== DATA EXCERPTS ==

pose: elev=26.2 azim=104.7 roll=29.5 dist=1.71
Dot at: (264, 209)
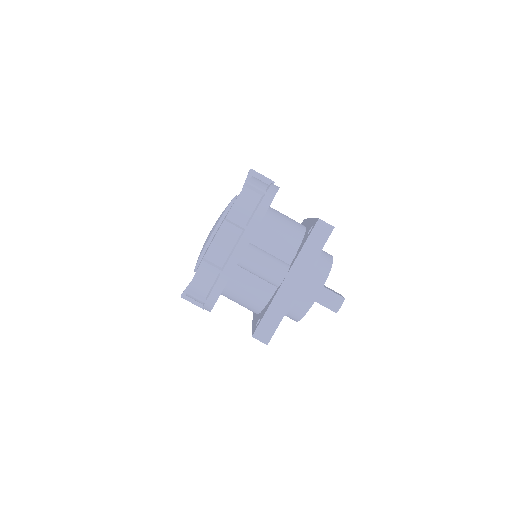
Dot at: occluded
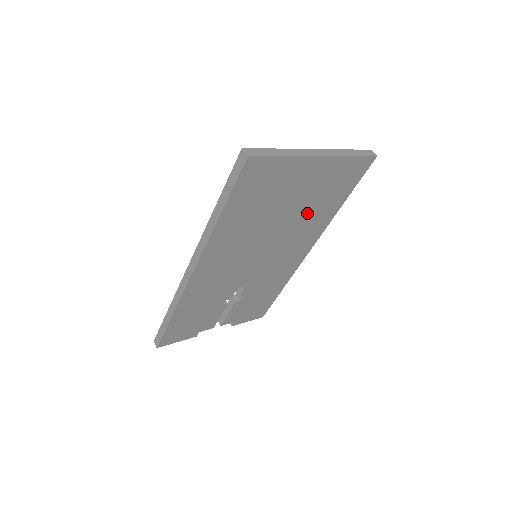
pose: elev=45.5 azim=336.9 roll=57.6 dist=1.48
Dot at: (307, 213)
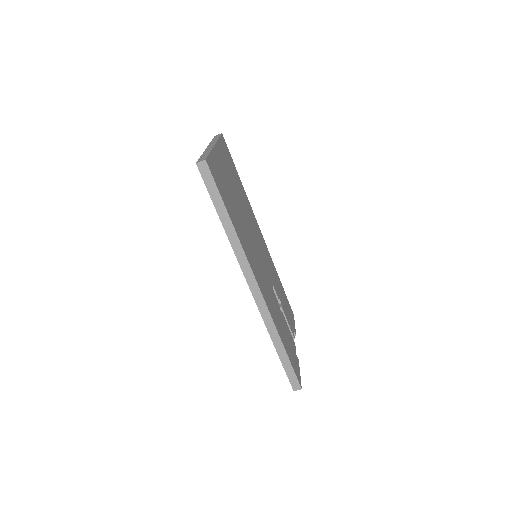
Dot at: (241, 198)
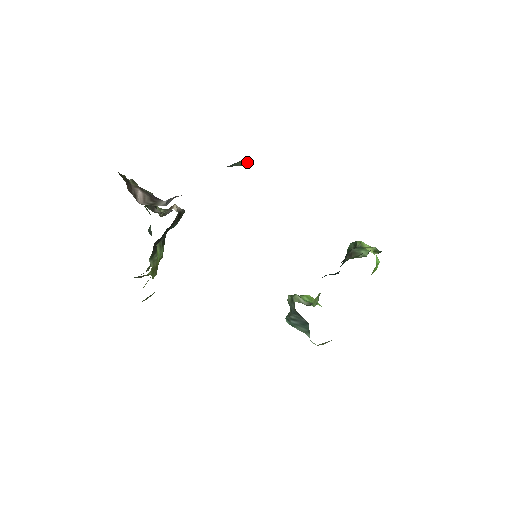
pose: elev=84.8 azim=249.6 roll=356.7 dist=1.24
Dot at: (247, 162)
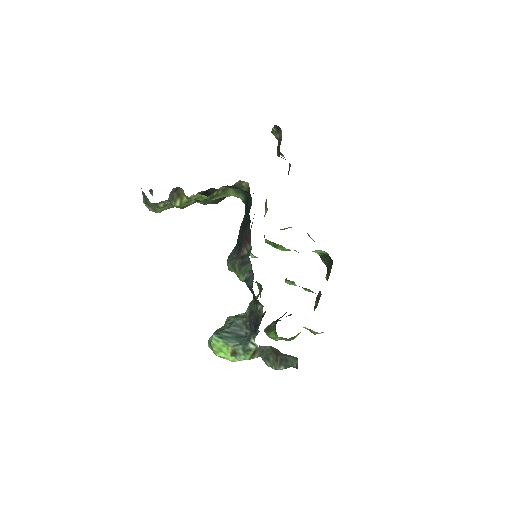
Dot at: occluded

===

EXERCISE BRIEF - Write out every line of the material above word for word, leaving out the pictures.

SOLUTION TO THIS EXERCISE -
pose: elev=26.2 azim=104.7 roll=29.5 dist=1.71
Dot at: (264, 209)
Dot at: occluded
pose: elev=45.5 azim=336.9 roll=57.6 dist=1.48
Dot at: (307, 213)
Dot at: (241, 198)
pose: elev=84.8 azim=249.6 roll=356.7 dist=1.24
Dot at: (247, 162)
Dot at: occluded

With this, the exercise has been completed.